Herald-Leader flooded with letters
With a single AP photo and a two sentence caption, the Lexington Herald-Leader appeared uninterested in reporting on our I Love Mountains Day rally. The paper has since been flooded with calls and letters criticizing their poor coverage of this important event. Eleven of these letters were published in Saturday's editorial page.
Clean water matters
The Herald-Leader can cover every aspect of meaningless news but can't provide adequate coverage of an important issue to all Kentuckians: clean water.
There was a rally in Frankfort on Feb. 14 in support of the "Stream Saver Bill," but there was no news story in the Herald-Leader. More than 1,200 Kentucky citizens and taxpayers who actually want to protect Kentucky's water attended, but the Herald-Leader seems only interested in covering meaningless stuff.
Having clean water and protecting against a water shortage should be more important issues to Kentuckians than deciding what to buy their sweeties for Valentine's Day.
What is wrong with the Herald-Leader? Has it been bought, as legislators in Frankfort have?
Clean water and air matter, not profits for coal mining executives and their bought flunkies.
Linda Sizemore
Richmond
Disappointed in paper
The Herald-Leader's lack of significant coverage of the large rally on the ice-covered steps of the state Capitol on Valentine's Day is very disappointing.
Attempts by legislators to ignore such input from citizens trying to get a hearing on the "Stream Saver Bill" may be attributed to their being in bed with surface-mining interests. I hope the Herald-Leader is not subject to the same sordid connections.
Maybe the rally was too peaceful and friendly. Civil disobedience or a few arrests might have made better news copy.
John Payne
Berea
Publish Berry's speech
You can read the rest of the letters from Saturday's paper here.What a shame that the Herald-Leader did not see fit to give more attention to the huge rally that took place in Frankfort on Valentine's Day. More than 1,200 people from all over the state came to protest mountaintop-removal in Eastern Kentucky.

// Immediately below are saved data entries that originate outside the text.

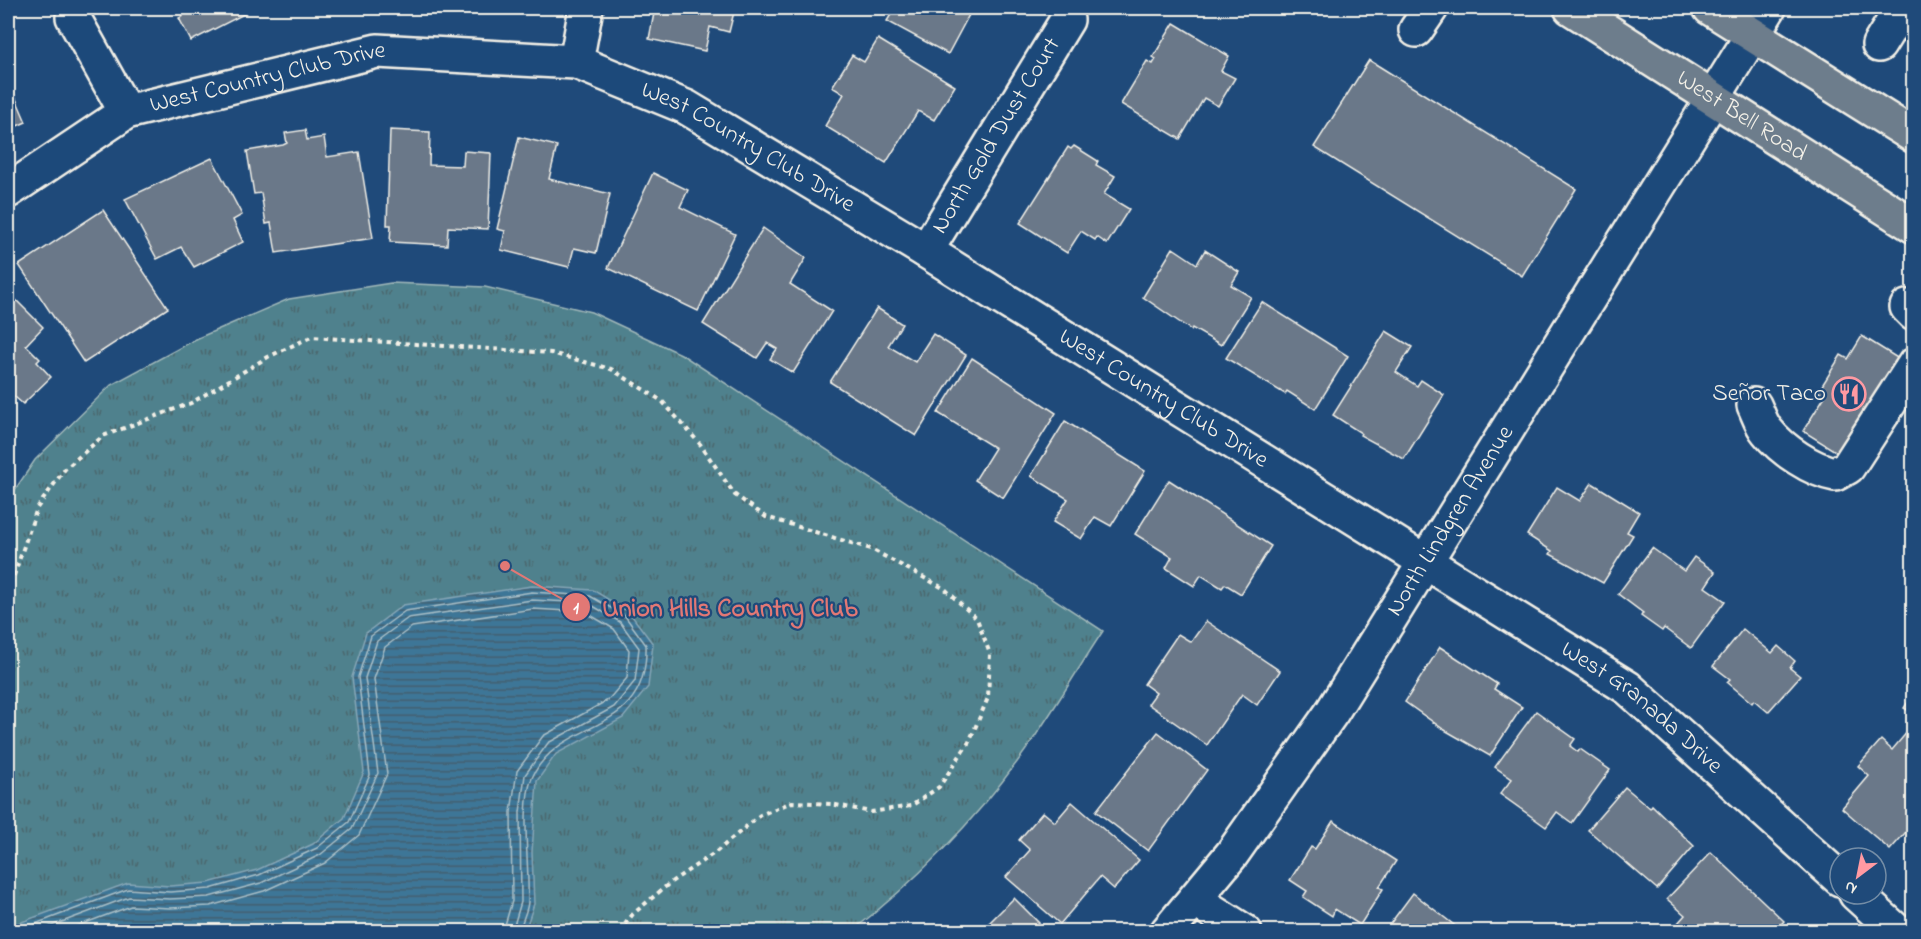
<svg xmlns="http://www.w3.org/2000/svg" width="1921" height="939" font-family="'Indie Flower',sans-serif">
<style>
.grass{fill:url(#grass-tufts);stroke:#a2b9ba;stroke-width:1.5}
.water{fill:url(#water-rules);stroke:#87a7b7;stroke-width:1.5}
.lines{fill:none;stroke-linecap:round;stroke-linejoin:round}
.shore{stroke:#abc0c8;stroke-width:1.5}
.building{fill:#6a7889;stroke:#f4f1e8;stroke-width:1.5}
.minor-casing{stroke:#f4f1e8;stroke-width:38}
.major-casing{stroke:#f4f1e8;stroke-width:38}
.path{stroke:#f4f1e8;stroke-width:4;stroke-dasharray:4.5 4.5;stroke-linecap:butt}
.minor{stroke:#1f4a7a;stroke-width:33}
.major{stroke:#6d7d8c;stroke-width:33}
.labels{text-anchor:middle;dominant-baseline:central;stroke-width:4.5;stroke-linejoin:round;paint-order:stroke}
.street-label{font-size:24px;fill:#f4f1e8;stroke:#1f4a7a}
.poi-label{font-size:24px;fill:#f4f1e8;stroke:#1f4a7a;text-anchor:end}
.leader{fill:none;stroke:#e27875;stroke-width:2}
.callout-dot{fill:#e27875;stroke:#1f4a7a;stroke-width:2}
.mark-label{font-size:18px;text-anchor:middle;font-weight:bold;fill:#fff}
.callout-label{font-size:26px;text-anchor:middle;font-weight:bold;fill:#e27875;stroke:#1f4a7a;stroke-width:4.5;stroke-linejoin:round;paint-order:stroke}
</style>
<defs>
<pattern id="grass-tufts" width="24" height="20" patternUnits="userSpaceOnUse" patternTransform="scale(1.5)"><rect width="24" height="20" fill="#4f818d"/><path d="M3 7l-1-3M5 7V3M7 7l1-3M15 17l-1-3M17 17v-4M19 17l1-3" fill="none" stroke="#4c676d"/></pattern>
<pattern id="water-rules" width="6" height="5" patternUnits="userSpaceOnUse" patternTransform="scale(1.5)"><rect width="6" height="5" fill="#3e7697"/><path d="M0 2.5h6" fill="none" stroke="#445f6e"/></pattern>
</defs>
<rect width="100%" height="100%" fill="#1f4a7a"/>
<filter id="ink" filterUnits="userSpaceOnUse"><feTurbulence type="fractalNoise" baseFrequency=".0167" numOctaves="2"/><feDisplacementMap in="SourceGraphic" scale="12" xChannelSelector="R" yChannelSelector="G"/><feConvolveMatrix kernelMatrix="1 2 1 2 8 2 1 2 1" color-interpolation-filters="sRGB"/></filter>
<g filter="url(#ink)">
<path class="grass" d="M391,283L485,287L591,312L681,354L1103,631C1075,673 1050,717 1020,758C974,822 914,883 852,931L8,932V500L35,460L111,385L198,338L289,299Z"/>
<polygon class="water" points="532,586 593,590 629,612 653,644 648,687 623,718 556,754 537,781 532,852 534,904 525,931 8,931 8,927 128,883 170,886 208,883 257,870 313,844 344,818 364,772 352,677 366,633 403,605"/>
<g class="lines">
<g class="shore">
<path d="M14,932L128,889L170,892L210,889L259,875L317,848L349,822L370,775L358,677L371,636L405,611L532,592L590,596L625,616L646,645C649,739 560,715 532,778C520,806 530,870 528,901C528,911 521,921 520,932"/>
<polyline points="35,932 129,897 170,899 209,897 261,883 320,855 352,829 378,773 365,678 377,641 408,618 532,600 588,603 620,622 639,648 635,681 614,707 548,743 525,775 520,812 521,902 512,932"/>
<polyline points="61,932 131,906 170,908 210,906 264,891 325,863 359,835 387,774 374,679 385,647 412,627 533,609 585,612 614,629 629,650 627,678 608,700 543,736 517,771 511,812 512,901 503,932"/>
</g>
</g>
<g class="building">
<polygon points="178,8 247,8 244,9 246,13 191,41 179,18 183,16"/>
<polygon points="482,8 524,8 524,13"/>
<polygon points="653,8 735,8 729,32 710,27 705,51 649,39 655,8"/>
<polygon points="895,8 965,8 971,11 948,54 887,21"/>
<polygon points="1174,23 1229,56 1221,71 1235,78 1218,106 1204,98 1180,139 1121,104 1147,61 1153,64 1156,59 1153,57"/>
<polygon points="878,39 955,86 934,120 918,111 886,163 825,126 844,94 832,87 852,55 864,62"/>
<polygon points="1369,60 1576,189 1522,276 1314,147"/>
<polygon points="8,80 26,122 8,130"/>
<polygon points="305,130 307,140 324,137 327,157 359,152 373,238 276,253 271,223 266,224 261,193 254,194 247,151 283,145 287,143 285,133"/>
<polygon points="390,130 430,132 429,165 463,166 464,151 491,153 488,229 448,227 447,245 390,242 391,225 387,225"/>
<polygon points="519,137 557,146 549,179 610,194 596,253 574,248 569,267 501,250 505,231 497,229"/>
<polygon points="1074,146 1098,161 1096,165 1115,176 1104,194 1129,209 1107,244 1097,237 1095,240 1081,231 1067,253 1020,223 1068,147 1071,149"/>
<polygon points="212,158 242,215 233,220 243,242 194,267 181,247 157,259 125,199"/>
<polygon points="653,173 688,190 680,207 735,234 698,311 608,268"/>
<polygon points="103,210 168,308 84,363 19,265"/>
<polygon points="763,228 806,258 790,284 832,311 793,373 770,359 777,349 767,343 757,358 703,324"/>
<polygon points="1173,248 1197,264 1205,250 1239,272 1231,285 1251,297 1221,345 1192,328 1191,330 1143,297"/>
<polygon points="8,292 43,327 26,345 40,359 37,362 51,377 23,404 8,391"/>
<polygon points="1262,302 1348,356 1315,409 1287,391 1285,394 1226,358"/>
<polygon points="877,308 902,324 888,346 915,362 933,334 966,355 916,436 830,382"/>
<polygon points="1386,331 1412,347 1396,372 1417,386 1421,380 1444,395 1404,459 1360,435 1361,433 1333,415"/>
<polygon points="1862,336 1899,359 1840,454 1803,431 1825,396 1818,392 1841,355 1848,359"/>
<polygon points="972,358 1056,413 1003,498 975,480 995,448 938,413"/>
<polygon points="1065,421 1145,471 1111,526 1095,517 1081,539 1053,522 1068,499 1031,476"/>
<polygon points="1169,480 1271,546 1241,594 1225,584 1222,588 1201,575 1194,586 1166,568 1172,557 1135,534"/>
<polygon points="1592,483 1639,512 1627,532 1633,535 1603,583 1550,554 1552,551 1527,535 1557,487 1580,501"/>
<polygon points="1652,548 1684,571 1694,557 1715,572 1705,587 1725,601 1691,648 1664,628 1662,631 1641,616 1643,613 1618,594"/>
<polygon points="1206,621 1280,671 1257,705 1242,694 1207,745 1148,704 1156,693 1144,684 1178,634 1191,642"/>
<polygon points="1743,629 1772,653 1778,646 1795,661 1790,668 1800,676 1768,712 1754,700 1752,703 1727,682 1730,679 1713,666"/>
<polygon points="1440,647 1497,684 1494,689 1522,707 1490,756 1443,729 1405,702"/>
<polygon points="1914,693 1914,714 1904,708"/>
<polygon points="1536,711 1575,739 1570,746 1578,752 1580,749 1610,770 1572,823 1557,812 1546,827 1500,794 1512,779 1495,767"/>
<polygon points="1908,731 1914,736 1914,823 1890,850 1842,808 1869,776 1858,766 1881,740 1892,750"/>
<polygon points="1158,732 1207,770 1148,851 1096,811"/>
<polygon points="1625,787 1650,808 1652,805 1694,846 1657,889 1588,830"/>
<polygon points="1072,802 1139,860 1114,889 1100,877 1060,924 1006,877 1030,850 1019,840 1043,812 1055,822"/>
<polygon points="1333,821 1396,861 1379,887 1383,889 1360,925 1335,909 1332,916 1303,897 1307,891 1290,880 1311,847 1315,849"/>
<polygon points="1711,852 1784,921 1774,932 1670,932 1685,915 1667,899"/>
<polygon points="1413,893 1463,932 1384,932"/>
<polygon points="1014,898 1048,932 980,932"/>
</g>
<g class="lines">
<defs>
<g id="minor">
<polyline points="73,17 126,112"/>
<polyline points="1416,30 1431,8"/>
<polyline points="1879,45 1902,8"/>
<polyline points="576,62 586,8"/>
<path id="s1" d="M8,191L126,112L377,51L576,62L686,107L926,251L1628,688L1840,879"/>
<path id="s2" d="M926,251L1067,20"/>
<polyline points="1907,307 1914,314"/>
<path d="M1754,405C1758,413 1761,424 1767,431C1782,450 1812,470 1835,474L1848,467L1914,365"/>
<polyline points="1856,894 1898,932"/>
<polyline points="1195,900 1245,932"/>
<path id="s3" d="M1167,932L1232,854L1332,712L1769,8"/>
</g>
<g id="major">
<path id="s4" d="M1571,8L1914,226"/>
<polyline points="1710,8 1914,136"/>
</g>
</defs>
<use href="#minor" class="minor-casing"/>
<use href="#major" class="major-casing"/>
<polyline class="path" points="8,593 37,508 65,469 103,436 191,403 268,357 311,337 551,353 611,369 662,401 700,444 735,495 766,517 871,549 945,589 977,619 990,654 988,698 969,742 939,787 911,806 871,812 831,804 792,802 760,815 716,852 671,882 633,914 619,932"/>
<use href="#minor" class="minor"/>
<use href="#major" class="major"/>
</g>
</g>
<defs>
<symbol id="restaurant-ring" viewBox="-11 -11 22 22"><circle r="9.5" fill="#1f4a7a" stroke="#ff9aa2" stroke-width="1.5"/><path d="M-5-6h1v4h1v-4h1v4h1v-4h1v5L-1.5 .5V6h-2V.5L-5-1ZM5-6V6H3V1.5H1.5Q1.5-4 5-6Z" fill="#ff9aa2"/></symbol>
</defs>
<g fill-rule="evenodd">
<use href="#restaurant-ring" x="1830" y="375" width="38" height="38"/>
</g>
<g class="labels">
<g class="street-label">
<text stroke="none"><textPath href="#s1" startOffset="288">West Country Club Drive</textPath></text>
<text stroke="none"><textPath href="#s4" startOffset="202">West Bell Road</textPath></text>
<text stroke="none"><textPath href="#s2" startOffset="135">North Gold Dust Court</textPath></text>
<text stroke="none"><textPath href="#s1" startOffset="792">West Country Club Drive</textPath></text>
<text stroke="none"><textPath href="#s1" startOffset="1278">West Country Club Drive</textPath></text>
<text stroke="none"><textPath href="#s3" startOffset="500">North Lindgren Avenue</textPath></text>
<text stroke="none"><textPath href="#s1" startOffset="1848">West Granada Drive</textPath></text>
</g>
<g class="poi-label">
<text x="1826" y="394">Señor Taco</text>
</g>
</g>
<path class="leader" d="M505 566L576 607"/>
<g class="callout-dot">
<circle cx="505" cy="566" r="6"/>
<circle cx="576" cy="607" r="15"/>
</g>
<g class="mark-label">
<text x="576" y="613">1</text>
</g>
<g class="callout-label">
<text x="730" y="616">Union Hills Country Club</text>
</g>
<rect width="1921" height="939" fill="none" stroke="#1f4a7a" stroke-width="30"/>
<rect x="15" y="15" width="1891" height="909" fill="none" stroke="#f4f1e8" stroke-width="2" filter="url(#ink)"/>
<g transform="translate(1858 876) rotate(212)"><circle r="28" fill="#1f4a7a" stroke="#748da6" stroke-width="1.5"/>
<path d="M0-4.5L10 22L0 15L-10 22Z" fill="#ff9aa2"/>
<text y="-9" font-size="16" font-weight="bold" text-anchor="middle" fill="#f4f1e8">N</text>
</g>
</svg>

Kentucky author Wendell Berry gave a wonderful speech, which, at the very least, deserved publication in the paper. People from Eastern Kentucky were there to testify to the devastating effects of mountaintop removal, which is ruining their drinking water and turning their beautiful land into a horrible moonscape.
I'm disappointed that the Herald-Leader did not provide more enlightening coverage of this vital issue.
Dianne Shuntich
Richmond

Legislation & Sausage
Rep. Jim Gooch, irritated by cartoonists and editorial writers who lampoon him in cartoon and print because of his alleged love affair with King Coal, wants to make it illegal for the above to hang out in the House or Senate while the lawmakers are making their backroom deals –Excuse me, I mean while the lawmakers are in session.
This is of course, an obvious assault on the First Amendment, and it will be interesting to see if the coal industry helps old Jim push this legislation. He only has the gal to even offer such a bill because a lot of newspapers and media are either owned by big coal or feel threatened by big coal.
In the heart of coal country, sometimes it is hard to say anything negative about the coal industry, even on issues where the coal corporations are obviously wrong. So let’s not be too hard on Mr. Gooch, he is not the only one influenced by the coal industry. Papers who hesitant to print anti-coal views even when the views may highlight a legitimate environmental or health and safety concern create a slippery downhill slope that causes the print media and us to lose First Amendment rights.
They say if you are squeamish you may not want to see sausage or laws being made. With coal company lobbyist flush with coal cash roaming the halls of government we need someone to watch it being made for us even if we are to squeamish to watch it ourselves. I loved the old Charlie Rich song “Nobody Knows What goes on Behind Closed Doors” when applying it to its original intent. However I do not want my legislatures making laws behind closed doors, it all should be out in the open.
A lot of our young people involved with the Kentuckians for the Commonwealth’s push for The Stream Saver Bill are going to get their first experience watching sausage being made. They had a big rally in Frankfort and spent the day lobbying their legislatures on House Bill 164 and got virtually no coverage from the major papers in Louisville or Lexington. Young kids, college kids full of enthusiasm and zest for their cause will I am afraid come away jilted and dejected and rethinking their views about how the legislative systems works. That bill don’t have a snowballs chance in hell passing. Coal county legislatures will fight it tooth and nail and if Mr. Gooch has his way they can go behind closed doors and do it so the people can’t see the sausage being made.
I have always been proud of my State government and brag about them everywhere I go. I can say with pride to any individual from any other state that our state government is better that any in the land. I feel that we have the best government that money can buy and have never been shy about saying so. The young Kentuckians for the Commonwealth are about to get a real life lesson on how the legislature really works.